• **Supplied records**:

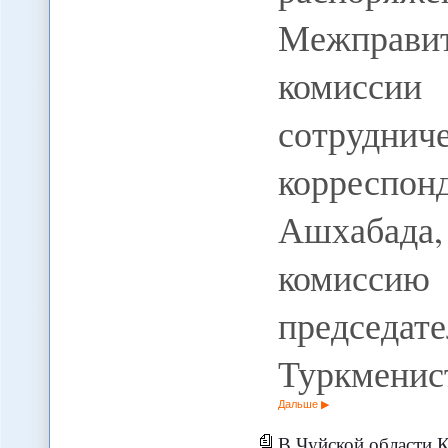
Межправи
комисси
сотрудн
корреспо
Ашхабада
комиссию
председа
Туркменис
Дальше
В Чуйской области Кыргызстана пос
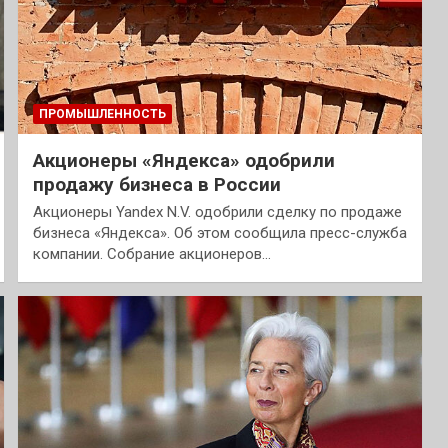
ПРОМЫШЛЕННОСТЬ
Акционеры «Яндекса» одобрили
продажу бизнеса в России
Акционеры Yandex N.V. одобрили сделку по продаже
бизнеса «Яндекса». Об этом сообщила пресс-служба
компании. Собрание акционеров…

• **To do**: Rewrite all of the lines above with "бизнеса" changed to "активов" and nothing else altered, leaving out the pictures.

• **Result of the task**:
Межправи
комисси
сотрудн
корреспо
Ашхабада
комиссию
председа
Туркменис
Дальше
В Чуйской области Кыргызстана пос
ПРОМЫШЛЕННОСТЬ
Акционеры «Яндекса» одобрили
продажу активов в России
Акционеры Yandex N.V. одобрили сделку по продаже
активов «Яндекса». Об этом сообщила пресс-служба
компании. Собрание акционеров…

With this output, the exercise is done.